Location: Northwest Watershed Research Center
Project Number: 2052-13610-012-31-I
Project Type: Interagency Reimbursable Agreement
Start Date: Sep 25, 2020
End Date: Sep 30, 2021
Apply iSnobal for water supply forecasting, test and develop new and more effective simulation models that can be used by the National Water and Climate Center, Natural Resources Conservation Service (NRCS), for water supply forecasting.

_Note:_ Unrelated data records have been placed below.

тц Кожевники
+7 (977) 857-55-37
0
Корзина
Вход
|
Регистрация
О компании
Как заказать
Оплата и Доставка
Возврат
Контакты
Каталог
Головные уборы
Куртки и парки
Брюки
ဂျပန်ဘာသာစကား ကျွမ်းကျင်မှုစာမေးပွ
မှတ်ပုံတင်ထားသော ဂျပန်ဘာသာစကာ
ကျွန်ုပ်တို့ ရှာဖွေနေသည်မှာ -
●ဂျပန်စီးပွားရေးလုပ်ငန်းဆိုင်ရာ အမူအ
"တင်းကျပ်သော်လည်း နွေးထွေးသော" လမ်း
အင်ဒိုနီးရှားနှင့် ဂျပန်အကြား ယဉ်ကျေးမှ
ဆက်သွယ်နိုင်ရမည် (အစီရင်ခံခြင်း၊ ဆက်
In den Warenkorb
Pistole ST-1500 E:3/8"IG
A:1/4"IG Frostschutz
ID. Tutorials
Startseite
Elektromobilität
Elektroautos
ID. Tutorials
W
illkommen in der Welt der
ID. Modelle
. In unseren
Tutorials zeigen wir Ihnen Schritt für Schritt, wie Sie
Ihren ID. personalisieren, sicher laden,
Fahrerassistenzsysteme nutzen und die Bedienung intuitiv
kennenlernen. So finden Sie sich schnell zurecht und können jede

Work cooperatively with Natural Resources Conservation Service (NRCS) to address issues, needs, and problems as they arise each year. With NRCS guidance, ARS will develop a research plan, including objectives, milestones and deliverables for each year of the project. ARS will provide the site, technical support, data management and analysis, and will publish findings as appropriate. NRCS will participate in project planning, analysis and publication of results. 1. Statistical Forecasting with iSnobal output using historical station measurement forcings with applications in the Reynolds Creek Basin: Correct errors with the wind redistribution model and generate iSnobal Reynolds Creek Basin simulation model output snow water equivalent (SWE) for 30+ years. Examine the statistical relationship between the mean spatial lumped model results and the seasonal streamflow volume. In addition, test spatial information from the model, distributing SWE and soil water input (SWI) output into elevation bands, and re-assess the statistical results. 2. Statistical Forecasting with iSnobal output using Weather Research Forecasting (WRF) forcings with applications in the Boise River Basin: Development of long time-series using station measurements is not feasible in most watersheds outside of the research basins due to lack of necessary long-term records. Therefore, ARS will investigate assimilating the 30-year WRF model dataset developed for iSnobal modeling, leading to developing seasonal volume supply forecasts. Initial gathering of data and iSnobal testing will be applied in the Boise River Basin, with an objective to develop an historical SWE time series for use in a statistical streamflow model.